Texto de origem:
────────────────────────────────────────
Como escreveu no Observatório da Imprensa o advogado Fabio de Oliveira
Ribeiro, é impossível não tratar a abordagem do episódio como
‘propaganda política’ por parte dos detratores e inimigos do regime
cubano, o que é o caso da grande mídia nacional e internacional e seus
governos volúveis na compreensão de atentados aos direitos humanos.
1 vale mais do que 2000?
E para comprovar o interesse político, e possíveis ardis, em torno do
desfecho da vida de Tamayo, é necessário comparar a repercussão e
indignação nos meios de comunicação com a revelação de que na Colômbia
se encontrou uma fossa comum com 2000 corpos, enterrados por
paramilitares e soldados do exército local nos últimos cinco anos.
Trata-se de um fato infinita e indiscutivelmente mais brutal. Nessa
década, cerca de 14 mil pessoas foram assassinadas pelas forças
oficiais e os ‘paras’. E quase todos por serem líderes comunitários,
sindicais ou representantes populares. De quebra, relatório recente da
Coalizão Colombiana Contra a Tortura apontou que o Estado é o
responsável pela maior quantidade dos casos de torturas e outras
violações aos direitos humanos que correm a solta por lá. E nunca se
viu a nossa mídia denunciar o regime de Uribe - muito menos a potência
do hemisfério norte - de ‘homicida’ ou algo que o valha.
"A Anistia Internacional não menciona em nenhum momento as supostas
atividades políticas que o levaram a prisão. A razão é relativamente
simples: Zapata nunca realizou atividades anti-governamentais antes de
seu encarceramento. Pelo contrário, a organização reconhece que foi
condenado em maio de 2004 a três anos de prisão por ‘desacato,
alteração da ordem pública e resistência’. Essa sanção é relativamente
leve se comparada com a dos 75 opositores condenados em março de 2003 a
penas que vão até 28 anos de cadeia ‘por terem recebido fundos ou
materiais do governo estadunidense para realizar atividades que as
autoridades consideram subversivas e prejudiciais a Cuba’, como
reconhece a AI, o que constitui um grave delito em Cuba – e também em
qualquer país do mundo", escreveu Salim Lamrani, do Le Monde
Diplomatique.
"Aqui, a AI não pode escapar de uma evidente contradição: por um lado
qualifica essas pessoas de ‘prisioneiras de consciência’, e por outro
admite que cometeram um grave delito de aceitar ‘fundos ou materiais do
governo estadunidense’", completa.
Outros que não desfrutaram da mesma sensibilidade da opinião pública
foram os hondurenhos. Recém assaltados em sua democracia pelo golpe de
Estado comandado pelas oligarquias locais, mais de cem daqueles que
poderiam também ser qualificados de ‘dissidentes’ foram executados. No
entanto, não tiveram a mesma visibilidade. Além disso, o pleito que
‘legitimou’ Porfírio Lobo como novo presidente foi assistido por
escassos 13% de eleitores, outra ignorada evidência de desaprovação ao
golpe.
────────────────────────────────────────
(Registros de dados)
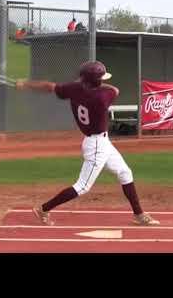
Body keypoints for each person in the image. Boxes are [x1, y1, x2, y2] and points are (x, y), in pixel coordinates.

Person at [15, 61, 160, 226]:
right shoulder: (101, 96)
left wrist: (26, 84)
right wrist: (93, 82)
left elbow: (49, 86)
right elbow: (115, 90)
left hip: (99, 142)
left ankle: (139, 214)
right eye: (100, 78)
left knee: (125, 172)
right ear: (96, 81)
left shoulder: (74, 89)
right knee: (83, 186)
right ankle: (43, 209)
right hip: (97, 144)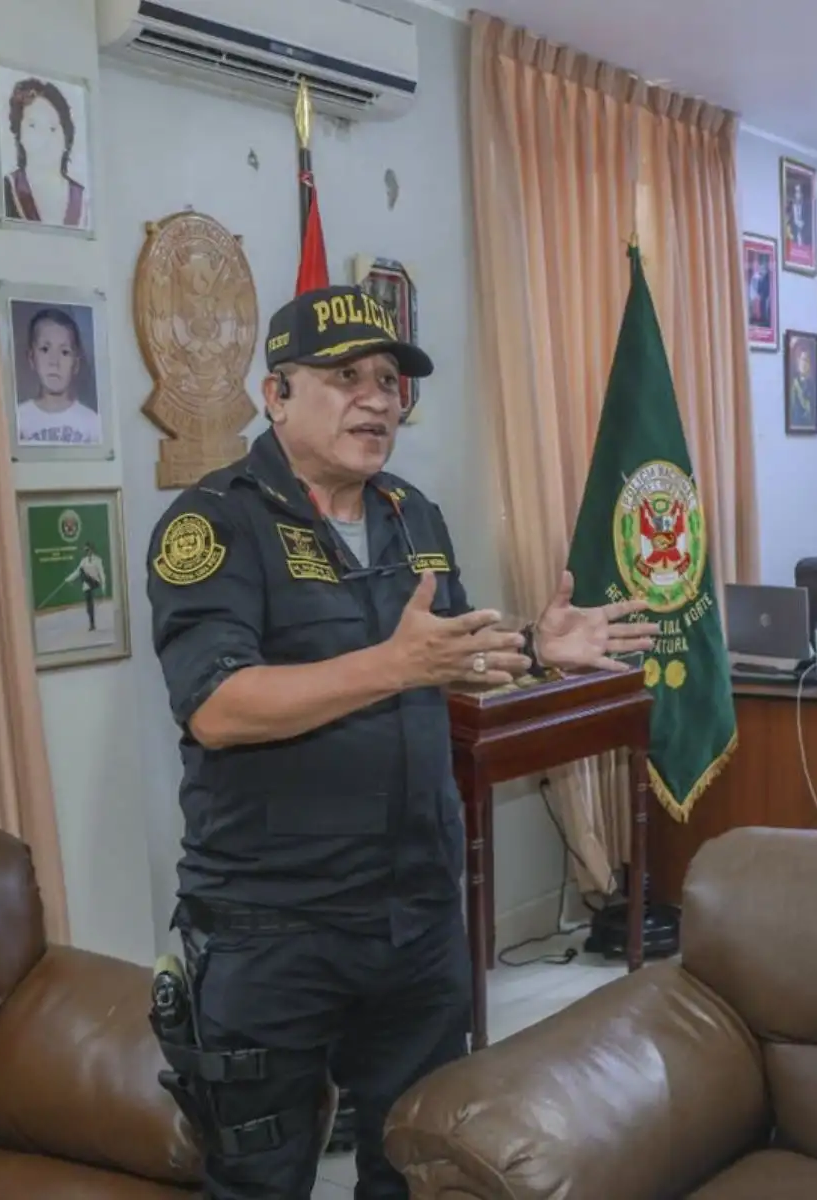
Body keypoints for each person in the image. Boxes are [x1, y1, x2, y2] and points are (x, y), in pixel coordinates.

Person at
────────────────────────────────────────
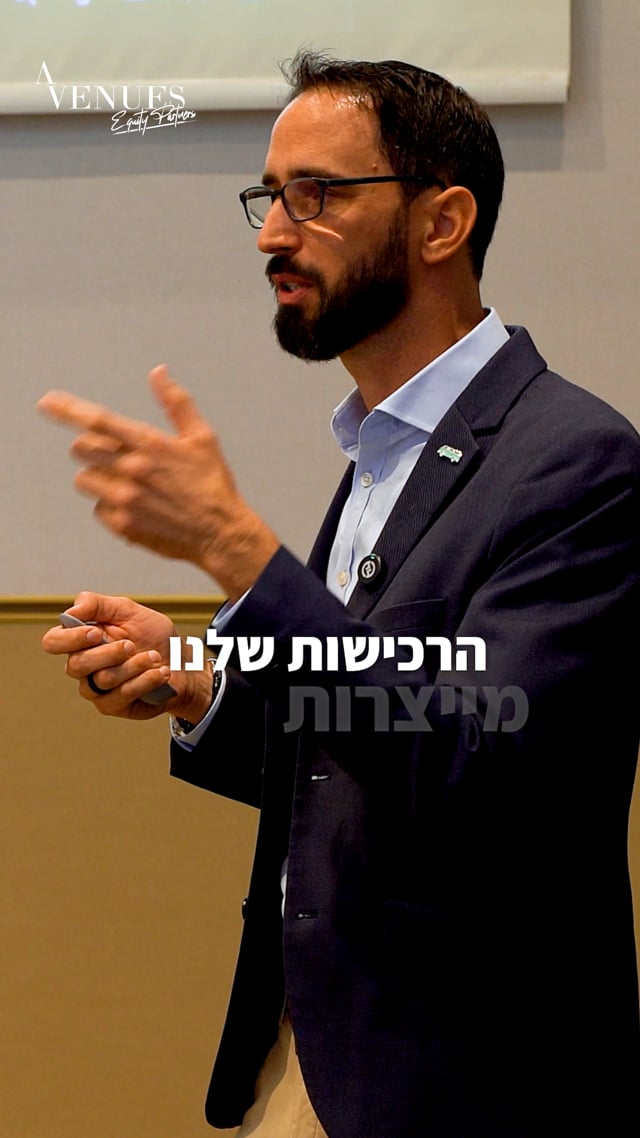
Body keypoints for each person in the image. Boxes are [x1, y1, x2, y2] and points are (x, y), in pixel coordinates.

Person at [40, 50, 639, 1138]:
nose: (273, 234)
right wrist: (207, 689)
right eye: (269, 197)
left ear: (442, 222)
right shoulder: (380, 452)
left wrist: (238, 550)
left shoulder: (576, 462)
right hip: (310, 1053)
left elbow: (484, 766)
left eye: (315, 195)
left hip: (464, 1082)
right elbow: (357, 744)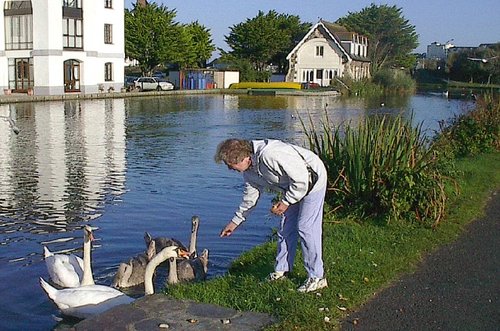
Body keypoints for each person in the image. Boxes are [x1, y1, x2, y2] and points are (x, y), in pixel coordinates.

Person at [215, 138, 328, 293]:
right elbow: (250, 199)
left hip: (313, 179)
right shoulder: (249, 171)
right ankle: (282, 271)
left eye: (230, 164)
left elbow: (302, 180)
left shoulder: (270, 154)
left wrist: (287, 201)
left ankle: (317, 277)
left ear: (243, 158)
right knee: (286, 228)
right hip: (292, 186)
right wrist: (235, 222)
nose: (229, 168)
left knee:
────────────────────────────────────────
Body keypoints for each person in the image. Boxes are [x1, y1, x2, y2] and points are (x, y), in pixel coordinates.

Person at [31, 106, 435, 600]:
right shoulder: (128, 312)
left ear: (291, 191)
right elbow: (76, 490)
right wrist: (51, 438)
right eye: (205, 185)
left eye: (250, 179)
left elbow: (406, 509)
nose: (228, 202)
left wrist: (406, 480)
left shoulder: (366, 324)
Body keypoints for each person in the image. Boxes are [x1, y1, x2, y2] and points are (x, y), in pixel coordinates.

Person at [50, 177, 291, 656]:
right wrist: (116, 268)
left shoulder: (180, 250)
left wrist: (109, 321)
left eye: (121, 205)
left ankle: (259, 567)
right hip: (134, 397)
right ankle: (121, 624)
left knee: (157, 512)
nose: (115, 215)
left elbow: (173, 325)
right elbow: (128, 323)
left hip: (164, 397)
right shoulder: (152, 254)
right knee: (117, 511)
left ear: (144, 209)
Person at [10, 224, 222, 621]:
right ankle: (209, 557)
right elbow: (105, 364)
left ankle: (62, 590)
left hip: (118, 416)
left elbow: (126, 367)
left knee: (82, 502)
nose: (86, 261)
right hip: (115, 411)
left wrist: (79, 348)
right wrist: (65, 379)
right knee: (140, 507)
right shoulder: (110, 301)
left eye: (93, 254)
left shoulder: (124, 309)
────────────────────────────────────────
Enunciado do exercício:
De acordo com o texto de origem, quantos corpos havia na fossa comum encontrada na Colômbia?

Resultado da tarefa:
A fossa comum continha 2000 corpos.